As the Internet has seeped into every aspect of our lives as consumers, we’ve essentially become instant gratification junkies. We want everything now. If you ever saw or read Willy Wonka and the Chocolate Factory, you probably drew an immediate connection between our society and the character Veruca Salt.
We’re like Veruca, who says over and over, “I want it now!” Or as she sings to her father Mr. Salt, “I want the works. I want the whole works. Presents and prizes and sweets and surprises of all shapes and sizes. And now. Don’t care how, I want it now.”
Well, the marketplace obliges. In the words of Mr. Salt, “Anything you say.”
The instant-gratification culture
Over time, we’ve been conditioned to crave more instant gratification and look down upon services and processes that take a long time to develop. As a result, businesses are trying to leverage this desire by creating products and services that allow for immediate satisfaction – but not necessarily lasting.
“The need for instant gratification is not new, but our expectation of ‘instant’ has become faster, and as a result, our patience is thinner,” Narayan Janakiraman, a professor of marketing at the University of Texas, Arlington, told The Boston Globe.
When the majority of the population has a desire or inclination, the marketplace naturally responds. Entrepreneurs have begun building their businesses around this desire for instant gratification, and as a result, consumers have become even more conditioned to expect real-time services that further feed this perceived need.
Speed as a competitive advantage
Businesses across varying industries have quickly realized that speed can be used to develop a competitive advantage. Speed can be categorized under a number of different labels -- including speed to market, speedy delivery and speedy service -- but the root word stays the same. Any time a business can do something faster than the competition, they’re going to experience some level of success.
In industries that are particularly price competitive, speed can be the distinguishing competitive advantage.
While, the idea of leveraging speed to satisfy a consumer desire for instant gratification isn’t necessarily new, what is new is the number of companies and industries that are now focusing on speed as a means of developing a competitive advantage.

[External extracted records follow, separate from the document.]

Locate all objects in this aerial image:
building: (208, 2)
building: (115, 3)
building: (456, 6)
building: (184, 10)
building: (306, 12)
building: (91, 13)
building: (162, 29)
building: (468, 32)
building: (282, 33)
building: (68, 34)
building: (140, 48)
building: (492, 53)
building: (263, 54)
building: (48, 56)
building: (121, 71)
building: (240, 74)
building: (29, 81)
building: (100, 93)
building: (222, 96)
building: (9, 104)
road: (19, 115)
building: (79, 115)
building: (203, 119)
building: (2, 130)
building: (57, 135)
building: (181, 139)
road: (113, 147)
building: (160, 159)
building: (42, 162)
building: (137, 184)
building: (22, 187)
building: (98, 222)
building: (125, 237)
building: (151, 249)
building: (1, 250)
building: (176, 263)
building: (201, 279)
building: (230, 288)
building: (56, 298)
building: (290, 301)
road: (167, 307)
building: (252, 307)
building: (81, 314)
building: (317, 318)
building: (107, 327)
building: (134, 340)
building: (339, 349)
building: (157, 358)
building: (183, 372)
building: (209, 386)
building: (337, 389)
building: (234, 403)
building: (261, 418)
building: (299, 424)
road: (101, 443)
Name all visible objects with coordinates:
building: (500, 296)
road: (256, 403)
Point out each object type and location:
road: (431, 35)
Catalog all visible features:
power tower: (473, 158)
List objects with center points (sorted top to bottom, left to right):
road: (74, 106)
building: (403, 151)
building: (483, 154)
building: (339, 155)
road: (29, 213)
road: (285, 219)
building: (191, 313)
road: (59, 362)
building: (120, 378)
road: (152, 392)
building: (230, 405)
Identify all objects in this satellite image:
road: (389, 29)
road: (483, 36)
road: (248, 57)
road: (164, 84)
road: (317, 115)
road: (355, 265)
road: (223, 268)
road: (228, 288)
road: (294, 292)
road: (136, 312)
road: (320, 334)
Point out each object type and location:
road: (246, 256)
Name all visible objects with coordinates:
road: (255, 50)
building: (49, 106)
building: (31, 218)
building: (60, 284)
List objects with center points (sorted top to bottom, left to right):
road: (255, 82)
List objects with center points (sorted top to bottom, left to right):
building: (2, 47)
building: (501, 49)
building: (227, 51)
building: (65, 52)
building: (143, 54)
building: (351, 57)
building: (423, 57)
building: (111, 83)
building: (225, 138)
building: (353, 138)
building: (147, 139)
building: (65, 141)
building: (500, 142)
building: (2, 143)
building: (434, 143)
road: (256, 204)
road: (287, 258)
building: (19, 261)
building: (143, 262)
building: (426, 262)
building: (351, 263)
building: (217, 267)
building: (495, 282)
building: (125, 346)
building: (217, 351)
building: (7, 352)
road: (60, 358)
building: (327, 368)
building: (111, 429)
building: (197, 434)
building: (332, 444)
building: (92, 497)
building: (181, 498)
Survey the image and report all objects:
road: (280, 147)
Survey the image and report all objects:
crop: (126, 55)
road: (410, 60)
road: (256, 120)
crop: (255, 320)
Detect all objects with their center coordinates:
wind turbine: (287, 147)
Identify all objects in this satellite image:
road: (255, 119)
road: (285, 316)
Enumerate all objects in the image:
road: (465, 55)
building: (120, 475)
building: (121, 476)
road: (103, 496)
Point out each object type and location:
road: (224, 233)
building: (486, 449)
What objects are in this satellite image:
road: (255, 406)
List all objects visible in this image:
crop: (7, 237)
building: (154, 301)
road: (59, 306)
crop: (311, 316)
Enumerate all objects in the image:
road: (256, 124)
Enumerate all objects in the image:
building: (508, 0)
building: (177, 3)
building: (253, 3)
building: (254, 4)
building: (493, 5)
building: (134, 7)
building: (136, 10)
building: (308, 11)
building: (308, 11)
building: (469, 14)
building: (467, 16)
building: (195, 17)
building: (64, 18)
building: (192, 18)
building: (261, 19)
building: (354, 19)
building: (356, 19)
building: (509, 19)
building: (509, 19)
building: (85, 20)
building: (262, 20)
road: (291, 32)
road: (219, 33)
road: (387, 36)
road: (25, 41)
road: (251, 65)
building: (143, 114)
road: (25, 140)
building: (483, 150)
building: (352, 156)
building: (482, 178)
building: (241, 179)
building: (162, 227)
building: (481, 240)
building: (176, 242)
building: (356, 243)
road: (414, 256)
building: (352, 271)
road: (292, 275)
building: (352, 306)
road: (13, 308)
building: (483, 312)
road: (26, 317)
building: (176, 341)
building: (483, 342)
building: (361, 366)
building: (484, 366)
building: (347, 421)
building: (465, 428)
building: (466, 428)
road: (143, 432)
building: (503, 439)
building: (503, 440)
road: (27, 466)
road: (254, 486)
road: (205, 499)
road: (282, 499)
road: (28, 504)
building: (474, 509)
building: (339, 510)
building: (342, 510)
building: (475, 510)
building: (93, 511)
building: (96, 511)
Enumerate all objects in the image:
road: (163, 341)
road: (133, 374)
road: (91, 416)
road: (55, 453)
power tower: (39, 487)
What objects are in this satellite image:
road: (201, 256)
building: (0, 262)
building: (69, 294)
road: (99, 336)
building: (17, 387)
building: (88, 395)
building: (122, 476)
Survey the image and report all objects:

Here are three in particular:
1. Amazon Prime
No company has mastered order fulfillment and shipping quite like Amazon. Not only are they extremely efficient and accurate but speed is a major priority. Through Amazon Prime, the company’s flagship paid membership service, customers can get guaranteed two-day shipping on all products that are Prime eligible. Offering this two-day service is a smart move for Amazon for two distinct reasons:
- Conditions customers: Even if a customer only tries two-day shipping once, they find it hard to go back to the standard three to seven days. As a result, they’re apt to continue paying for a Prime membership.
- Encourages more purchases: The biggest disadvantage ecommerce has compare to brick-and-mortar retail is that consumers have to wait for products to arrive after purchasing them. By focusing on speedy delivery, Amazon has been able to mitigate this disadvantage.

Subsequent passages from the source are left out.